▶ _Exercise requirements_
Scan the entries and tally the lines that include the string "Sorrento". Reply with the figure alone.

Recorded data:

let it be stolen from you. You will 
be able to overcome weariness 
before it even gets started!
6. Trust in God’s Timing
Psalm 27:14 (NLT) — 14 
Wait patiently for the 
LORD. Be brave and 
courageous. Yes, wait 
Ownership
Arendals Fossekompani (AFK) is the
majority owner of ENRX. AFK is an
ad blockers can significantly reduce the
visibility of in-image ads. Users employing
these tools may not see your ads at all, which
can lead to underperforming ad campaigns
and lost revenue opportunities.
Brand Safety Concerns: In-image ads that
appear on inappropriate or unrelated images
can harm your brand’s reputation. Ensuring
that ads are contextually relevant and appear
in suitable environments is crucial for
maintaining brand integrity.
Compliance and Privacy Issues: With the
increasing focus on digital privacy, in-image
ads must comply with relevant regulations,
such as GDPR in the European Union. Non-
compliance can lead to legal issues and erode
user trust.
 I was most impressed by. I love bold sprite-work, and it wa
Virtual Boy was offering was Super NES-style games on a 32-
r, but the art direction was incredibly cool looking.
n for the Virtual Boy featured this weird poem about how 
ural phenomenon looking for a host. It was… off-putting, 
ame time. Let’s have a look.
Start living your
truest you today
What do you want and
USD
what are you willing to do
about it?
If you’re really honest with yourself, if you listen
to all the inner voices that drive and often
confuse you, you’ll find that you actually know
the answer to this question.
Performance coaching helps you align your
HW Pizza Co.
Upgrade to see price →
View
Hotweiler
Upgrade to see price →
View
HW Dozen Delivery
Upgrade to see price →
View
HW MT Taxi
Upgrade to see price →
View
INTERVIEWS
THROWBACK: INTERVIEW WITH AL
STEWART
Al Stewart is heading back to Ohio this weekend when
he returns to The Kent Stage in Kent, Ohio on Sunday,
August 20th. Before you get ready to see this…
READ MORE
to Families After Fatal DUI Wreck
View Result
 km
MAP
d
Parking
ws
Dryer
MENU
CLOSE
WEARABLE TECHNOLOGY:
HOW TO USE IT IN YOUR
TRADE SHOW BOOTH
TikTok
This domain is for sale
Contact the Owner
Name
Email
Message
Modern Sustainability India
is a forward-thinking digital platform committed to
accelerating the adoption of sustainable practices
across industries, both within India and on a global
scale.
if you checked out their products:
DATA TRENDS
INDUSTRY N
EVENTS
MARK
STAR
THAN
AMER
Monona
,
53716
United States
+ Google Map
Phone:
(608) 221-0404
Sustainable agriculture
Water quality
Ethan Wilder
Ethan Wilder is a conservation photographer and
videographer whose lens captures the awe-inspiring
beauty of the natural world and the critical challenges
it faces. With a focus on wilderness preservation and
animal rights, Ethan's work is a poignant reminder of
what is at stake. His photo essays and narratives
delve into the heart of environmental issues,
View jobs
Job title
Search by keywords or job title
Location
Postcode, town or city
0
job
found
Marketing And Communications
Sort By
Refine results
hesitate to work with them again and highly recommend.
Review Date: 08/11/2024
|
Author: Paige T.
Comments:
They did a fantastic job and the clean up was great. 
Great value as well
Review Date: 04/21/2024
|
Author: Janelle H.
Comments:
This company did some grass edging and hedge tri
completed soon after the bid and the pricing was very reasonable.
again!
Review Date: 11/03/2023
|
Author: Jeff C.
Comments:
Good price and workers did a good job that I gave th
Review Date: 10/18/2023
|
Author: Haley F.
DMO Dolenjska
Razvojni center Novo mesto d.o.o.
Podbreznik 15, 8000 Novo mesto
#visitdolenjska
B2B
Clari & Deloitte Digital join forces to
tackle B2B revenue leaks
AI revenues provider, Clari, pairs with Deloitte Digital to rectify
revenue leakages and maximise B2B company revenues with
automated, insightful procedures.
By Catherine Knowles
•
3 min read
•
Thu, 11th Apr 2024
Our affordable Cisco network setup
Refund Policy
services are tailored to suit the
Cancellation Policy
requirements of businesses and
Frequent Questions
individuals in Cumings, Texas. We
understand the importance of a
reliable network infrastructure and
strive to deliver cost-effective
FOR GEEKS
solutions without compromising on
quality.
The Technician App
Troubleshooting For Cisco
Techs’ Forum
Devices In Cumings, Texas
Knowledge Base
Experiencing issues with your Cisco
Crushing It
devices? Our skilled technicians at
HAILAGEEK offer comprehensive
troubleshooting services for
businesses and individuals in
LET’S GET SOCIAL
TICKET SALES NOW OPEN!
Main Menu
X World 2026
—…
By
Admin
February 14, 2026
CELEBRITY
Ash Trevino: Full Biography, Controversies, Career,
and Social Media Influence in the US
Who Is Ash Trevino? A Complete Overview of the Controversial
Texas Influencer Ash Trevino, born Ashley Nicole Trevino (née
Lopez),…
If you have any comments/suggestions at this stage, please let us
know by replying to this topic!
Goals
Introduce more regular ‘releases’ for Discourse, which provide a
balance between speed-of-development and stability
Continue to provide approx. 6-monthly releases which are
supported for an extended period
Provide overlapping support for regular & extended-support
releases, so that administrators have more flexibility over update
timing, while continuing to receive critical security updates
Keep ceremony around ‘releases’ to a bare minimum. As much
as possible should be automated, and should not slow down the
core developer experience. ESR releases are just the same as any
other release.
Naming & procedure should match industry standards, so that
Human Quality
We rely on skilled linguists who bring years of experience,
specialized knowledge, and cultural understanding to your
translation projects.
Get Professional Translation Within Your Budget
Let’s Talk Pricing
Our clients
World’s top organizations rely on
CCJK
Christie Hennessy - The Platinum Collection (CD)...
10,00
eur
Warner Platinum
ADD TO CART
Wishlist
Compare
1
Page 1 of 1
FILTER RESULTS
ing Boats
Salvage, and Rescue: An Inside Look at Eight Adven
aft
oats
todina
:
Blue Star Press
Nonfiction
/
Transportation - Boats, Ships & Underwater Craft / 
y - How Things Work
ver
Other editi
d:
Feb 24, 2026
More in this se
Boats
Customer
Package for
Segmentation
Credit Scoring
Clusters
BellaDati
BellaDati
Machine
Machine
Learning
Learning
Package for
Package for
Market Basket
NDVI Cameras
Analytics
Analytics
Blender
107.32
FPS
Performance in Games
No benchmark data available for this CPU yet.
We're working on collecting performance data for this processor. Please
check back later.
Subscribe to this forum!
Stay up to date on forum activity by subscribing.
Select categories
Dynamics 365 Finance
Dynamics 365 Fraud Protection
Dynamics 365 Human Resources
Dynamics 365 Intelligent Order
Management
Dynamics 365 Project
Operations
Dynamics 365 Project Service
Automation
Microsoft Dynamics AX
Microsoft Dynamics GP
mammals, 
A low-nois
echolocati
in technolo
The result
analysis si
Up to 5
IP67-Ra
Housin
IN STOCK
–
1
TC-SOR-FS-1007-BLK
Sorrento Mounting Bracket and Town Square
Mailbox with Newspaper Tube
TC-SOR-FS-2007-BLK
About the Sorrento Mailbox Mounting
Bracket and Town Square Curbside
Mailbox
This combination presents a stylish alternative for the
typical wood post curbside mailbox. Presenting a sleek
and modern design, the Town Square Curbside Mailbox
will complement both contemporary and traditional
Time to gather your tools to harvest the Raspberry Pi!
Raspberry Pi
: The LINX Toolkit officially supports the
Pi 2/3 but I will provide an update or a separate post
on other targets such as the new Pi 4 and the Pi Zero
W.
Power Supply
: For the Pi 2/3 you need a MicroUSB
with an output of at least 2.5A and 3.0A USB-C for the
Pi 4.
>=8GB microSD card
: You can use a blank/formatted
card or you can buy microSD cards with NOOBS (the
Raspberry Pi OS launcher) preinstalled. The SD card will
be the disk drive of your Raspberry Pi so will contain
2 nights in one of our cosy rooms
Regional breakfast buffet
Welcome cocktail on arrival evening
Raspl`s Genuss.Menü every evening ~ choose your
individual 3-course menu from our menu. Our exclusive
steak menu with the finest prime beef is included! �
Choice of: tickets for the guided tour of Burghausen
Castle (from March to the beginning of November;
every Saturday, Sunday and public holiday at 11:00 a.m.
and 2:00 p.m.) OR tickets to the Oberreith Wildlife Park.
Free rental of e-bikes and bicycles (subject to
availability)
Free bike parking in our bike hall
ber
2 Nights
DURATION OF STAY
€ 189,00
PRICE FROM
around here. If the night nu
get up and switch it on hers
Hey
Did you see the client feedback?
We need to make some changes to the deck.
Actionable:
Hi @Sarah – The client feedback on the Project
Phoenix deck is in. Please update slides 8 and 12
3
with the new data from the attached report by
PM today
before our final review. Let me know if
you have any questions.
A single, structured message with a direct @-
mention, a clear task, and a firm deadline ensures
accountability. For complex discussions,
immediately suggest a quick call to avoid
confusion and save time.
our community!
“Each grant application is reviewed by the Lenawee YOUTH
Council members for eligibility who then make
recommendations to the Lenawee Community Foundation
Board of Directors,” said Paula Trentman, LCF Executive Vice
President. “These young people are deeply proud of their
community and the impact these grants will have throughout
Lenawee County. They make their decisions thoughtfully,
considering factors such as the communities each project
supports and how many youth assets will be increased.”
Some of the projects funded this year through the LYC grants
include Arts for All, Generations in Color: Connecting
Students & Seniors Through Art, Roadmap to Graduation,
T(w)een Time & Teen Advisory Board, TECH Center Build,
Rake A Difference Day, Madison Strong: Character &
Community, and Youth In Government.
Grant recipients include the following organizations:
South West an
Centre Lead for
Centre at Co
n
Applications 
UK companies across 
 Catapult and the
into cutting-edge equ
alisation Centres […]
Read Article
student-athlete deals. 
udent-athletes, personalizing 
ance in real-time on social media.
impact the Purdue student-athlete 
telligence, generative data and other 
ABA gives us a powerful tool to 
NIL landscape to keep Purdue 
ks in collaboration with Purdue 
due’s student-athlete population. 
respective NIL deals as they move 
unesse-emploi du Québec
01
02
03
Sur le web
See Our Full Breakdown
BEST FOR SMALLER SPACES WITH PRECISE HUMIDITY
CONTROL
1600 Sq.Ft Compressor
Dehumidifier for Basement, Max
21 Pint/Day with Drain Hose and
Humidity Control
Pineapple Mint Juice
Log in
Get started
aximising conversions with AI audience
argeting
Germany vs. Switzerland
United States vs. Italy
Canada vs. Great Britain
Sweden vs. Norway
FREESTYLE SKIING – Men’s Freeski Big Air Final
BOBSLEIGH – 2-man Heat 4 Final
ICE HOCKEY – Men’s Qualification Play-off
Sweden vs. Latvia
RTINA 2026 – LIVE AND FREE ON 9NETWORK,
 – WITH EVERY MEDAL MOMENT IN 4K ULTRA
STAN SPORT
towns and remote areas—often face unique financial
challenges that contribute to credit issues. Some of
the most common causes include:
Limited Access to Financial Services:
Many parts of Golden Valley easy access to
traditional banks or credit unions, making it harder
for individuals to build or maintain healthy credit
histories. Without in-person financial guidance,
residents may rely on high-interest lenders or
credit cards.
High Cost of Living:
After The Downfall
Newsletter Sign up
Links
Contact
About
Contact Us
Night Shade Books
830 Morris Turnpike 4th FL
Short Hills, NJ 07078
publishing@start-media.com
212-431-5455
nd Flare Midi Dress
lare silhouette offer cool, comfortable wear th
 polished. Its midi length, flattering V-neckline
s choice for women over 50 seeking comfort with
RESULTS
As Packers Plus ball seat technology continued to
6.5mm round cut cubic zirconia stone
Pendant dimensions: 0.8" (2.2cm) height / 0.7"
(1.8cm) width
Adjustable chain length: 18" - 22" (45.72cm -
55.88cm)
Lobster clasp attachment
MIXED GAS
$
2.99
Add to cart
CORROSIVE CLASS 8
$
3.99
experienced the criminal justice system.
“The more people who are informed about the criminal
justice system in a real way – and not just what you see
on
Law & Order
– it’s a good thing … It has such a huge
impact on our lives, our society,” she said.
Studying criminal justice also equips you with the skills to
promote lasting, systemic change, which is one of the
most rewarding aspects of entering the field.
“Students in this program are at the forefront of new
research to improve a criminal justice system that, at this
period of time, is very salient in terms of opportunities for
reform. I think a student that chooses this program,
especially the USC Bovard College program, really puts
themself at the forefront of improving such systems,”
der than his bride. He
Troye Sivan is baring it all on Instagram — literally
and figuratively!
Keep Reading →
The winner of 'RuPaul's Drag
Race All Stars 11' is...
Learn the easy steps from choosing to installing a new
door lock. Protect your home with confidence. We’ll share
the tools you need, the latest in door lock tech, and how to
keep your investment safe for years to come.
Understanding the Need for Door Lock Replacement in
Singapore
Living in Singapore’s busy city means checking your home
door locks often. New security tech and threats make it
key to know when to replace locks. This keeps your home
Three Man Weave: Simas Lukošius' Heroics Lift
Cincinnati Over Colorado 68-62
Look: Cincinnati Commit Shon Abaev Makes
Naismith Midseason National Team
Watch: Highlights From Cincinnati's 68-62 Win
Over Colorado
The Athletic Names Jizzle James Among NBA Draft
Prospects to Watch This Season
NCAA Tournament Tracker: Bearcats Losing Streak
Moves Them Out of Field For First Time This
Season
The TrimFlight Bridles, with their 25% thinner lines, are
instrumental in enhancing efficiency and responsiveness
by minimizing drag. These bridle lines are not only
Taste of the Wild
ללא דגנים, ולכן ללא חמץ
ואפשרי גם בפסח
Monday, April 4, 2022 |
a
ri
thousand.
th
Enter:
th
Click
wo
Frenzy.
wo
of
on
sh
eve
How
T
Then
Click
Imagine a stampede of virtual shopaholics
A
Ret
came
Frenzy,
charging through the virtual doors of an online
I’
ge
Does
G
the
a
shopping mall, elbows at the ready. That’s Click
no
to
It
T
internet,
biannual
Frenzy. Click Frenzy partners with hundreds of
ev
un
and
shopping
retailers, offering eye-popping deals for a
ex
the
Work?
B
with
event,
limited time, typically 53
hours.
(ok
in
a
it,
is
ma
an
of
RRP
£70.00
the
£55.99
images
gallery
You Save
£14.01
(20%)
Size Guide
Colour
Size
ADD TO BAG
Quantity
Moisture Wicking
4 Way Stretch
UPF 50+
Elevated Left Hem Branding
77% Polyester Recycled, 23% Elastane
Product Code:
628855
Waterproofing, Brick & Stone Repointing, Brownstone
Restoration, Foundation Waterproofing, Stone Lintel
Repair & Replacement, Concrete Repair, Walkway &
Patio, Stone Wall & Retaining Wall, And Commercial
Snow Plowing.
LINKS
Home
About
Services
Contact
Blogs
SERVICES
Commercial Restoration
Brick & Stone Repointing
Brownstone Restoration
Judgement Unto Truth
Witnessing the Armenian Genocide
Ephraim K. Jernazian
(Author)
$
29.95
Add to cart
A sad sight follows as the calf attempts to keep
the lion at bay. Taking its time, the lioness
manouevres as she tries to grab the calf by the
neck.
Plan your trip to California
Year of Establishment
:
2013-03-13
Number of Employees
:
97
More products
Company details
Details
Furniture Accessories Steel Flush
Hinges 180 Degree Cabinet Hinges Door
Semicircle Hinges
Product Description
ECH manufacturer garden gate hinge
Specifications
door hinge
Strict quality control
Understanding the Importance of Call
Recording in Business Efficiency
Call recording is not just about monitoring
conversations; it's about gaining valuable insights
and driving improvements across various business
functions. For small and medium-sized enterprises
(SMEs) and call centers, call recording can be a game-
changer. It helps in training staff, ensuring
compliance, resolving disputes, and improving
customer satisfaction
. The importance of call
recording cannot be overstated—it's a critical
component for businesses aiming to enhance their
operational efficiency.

▶ _Solution to this exercise_
2